** CONSEGNA **
Scrivi il seguito del testo sui distillatori Levi della Val di Giüst, partendo dopo la sua ultima frase.

** ESTRATTO DEL TESTO **
◇ ◇ ◇ ◇ ◇

Era praticamente impossibile comprare più di due o tre bottiglie di grappa etichettate, anche perché le scriveva la momento, in quella “stanza delle ragnatele” e le attaccava di conseguenza alle bottiglie che ti vendeva.
L’ultima volta che sono andato a trovarlo ne ho avuto una, bellissima, personalizzata “per Antonio” che tengo come una “reliquia!.
Un ramo dell’antichissima famiglia di origine ebrea dei Levi, operava già dal XVII secolo nel campo, quasi alchemico, della distillazione nelle valli alpine di San Giacomo o Valle Spluga, localmente chiamata “Val di Giüst”, nei comuni di Fraciscio di Campodolcino.
Per oltre tre secoli, da queste valli i distillatori detti “grapat” emigravano temporaneamente durante la vendemmia e vinificazione, nelle zone vinicole del Piemonte dove con distillatori mobili, procedevano alla distillazione delle vinacce per la produzione della grappa.

Molti di questi distillatori, con il tempo, si trasferirono definitivamente sui luoghi di lavoro e impiantarono delle vere e stabili distillerie.
Tra Lombardia, Piemonte, val d’Aosta, Veneto ed Emilia, le distillerie fondate da gente della Val di Giüst arrivarono ad essere una cinquantina.
A Fraciscio di Campodolcino, esiste ancora la casa avita dei Levi, detta “casa degli Angeli” poiché tutti i capifamiglia che l’hanno abitata si chiamavano Angelo, come il nonno di Romano e Lidia. Forse non è del tutto casuale che Luigi Veronelli quando scoprì Romano lo definisse il “Grappaio l’angelico”.

◇ ◇ ◇ ◇ ◇

** VOCI MOSTRATE **
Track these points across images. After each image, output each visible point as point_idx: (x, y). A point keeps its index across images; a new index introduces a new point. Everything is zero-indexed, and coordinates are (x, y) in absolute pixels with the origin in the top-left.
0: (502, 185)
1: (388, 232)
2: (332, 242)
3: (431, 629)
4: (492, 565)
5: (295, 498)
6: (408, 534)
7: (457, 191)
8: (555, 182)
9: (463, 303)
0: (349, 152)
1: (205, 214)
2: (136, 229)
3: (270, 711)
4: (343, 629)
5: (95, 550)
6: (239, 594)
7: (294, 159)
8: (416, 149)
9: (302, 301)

◇ ◇ ◇ ◇ ◇

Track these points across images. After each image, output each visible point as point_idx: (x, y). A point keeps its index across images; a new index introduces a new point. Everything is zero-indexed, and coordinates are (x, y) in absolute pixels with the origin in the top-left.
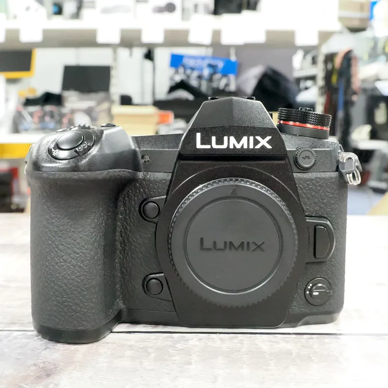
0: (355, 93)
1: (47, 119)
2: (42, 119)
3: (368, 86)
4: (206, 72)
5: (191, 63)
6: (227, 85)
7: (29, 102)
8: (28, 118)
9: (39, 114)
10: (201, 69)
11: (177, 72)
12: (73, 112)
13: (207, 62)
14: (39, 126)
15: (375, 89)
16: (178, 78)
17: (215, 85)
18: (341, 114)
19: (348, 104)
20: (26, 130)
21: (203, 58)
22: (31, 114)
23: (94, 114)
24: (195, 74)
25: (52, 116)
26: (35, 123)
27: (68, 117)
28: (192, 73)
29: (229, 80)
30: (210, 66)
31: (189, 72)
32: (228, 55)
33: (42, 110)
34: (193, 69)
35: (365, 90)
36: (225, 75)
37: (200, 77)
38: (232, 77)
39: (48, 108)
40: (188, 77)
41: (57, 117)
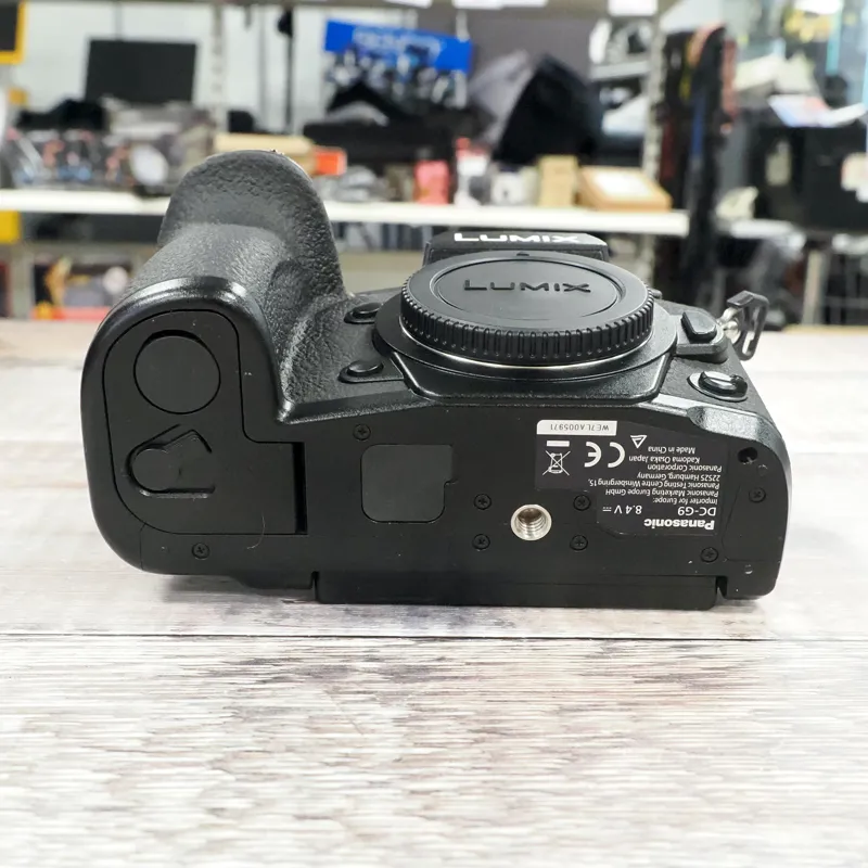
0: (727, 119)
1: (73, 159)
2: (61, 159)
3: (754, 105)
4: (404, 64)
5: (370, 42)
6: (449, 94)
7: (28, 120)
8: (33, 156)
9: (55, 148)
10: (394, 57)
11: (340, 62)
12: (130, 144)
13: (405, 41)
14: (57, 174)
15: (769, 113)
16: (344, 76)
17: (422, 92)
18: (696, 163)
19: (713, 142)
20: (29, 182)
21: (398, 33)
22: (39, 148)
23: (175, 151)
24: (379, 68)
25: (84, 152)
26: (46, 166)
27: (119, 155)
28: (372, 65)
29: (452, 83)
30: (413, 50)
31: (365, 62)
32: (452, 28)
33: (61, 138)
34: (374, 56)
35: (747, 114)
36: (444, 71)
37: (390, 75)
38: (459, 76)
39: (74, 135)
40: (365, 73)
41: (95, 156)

◇ ◇ ◇ ◇ ◇

** RISPOSTA **
Levi Serafino sposò Balbo Teresina e dal matrimonio nacquero due figli Lidia e Romano. Nel 1925 scelse di installarsi a Neive, terra di grandi vini e dove erano disponibili delle vinacce di altissima qualità, qui fondò la sua distilleria a fuoco diretto. Serafino morì giovane, nel 1933 lasciando i due figli piccoli e la moglie, che continuò a mandare avanti la distilleria. Ma anch’ella fu segnata da un tragico destino, la morte sotto un bombardamento nel 1945. Romano Levi aveva allora 17 anni ed era studente ad Alba.
 Così Romano si rimbocca le maniche e impara ad usare il “lambicco” per produrre il “grapat”. La vinaccia che arriva in distilleria viene conservata e conciata in profonde fosse e poi distillata con l’antico metodo del fuoco diretto. Terminato il processo di distillazione le vinacce esauste vengono torchiate ed essiccate per diventare, nell’anno successivo, il combustibile per la caldaia. Le ceneri di questa combustione vengono poi usate come concime nelle vigne, chiudendo così il naturale ciclo di produzione. Un certo giorno Romano, avendo finito le etichette, iniziò a scriverle manualmente, e poi a dipingerle.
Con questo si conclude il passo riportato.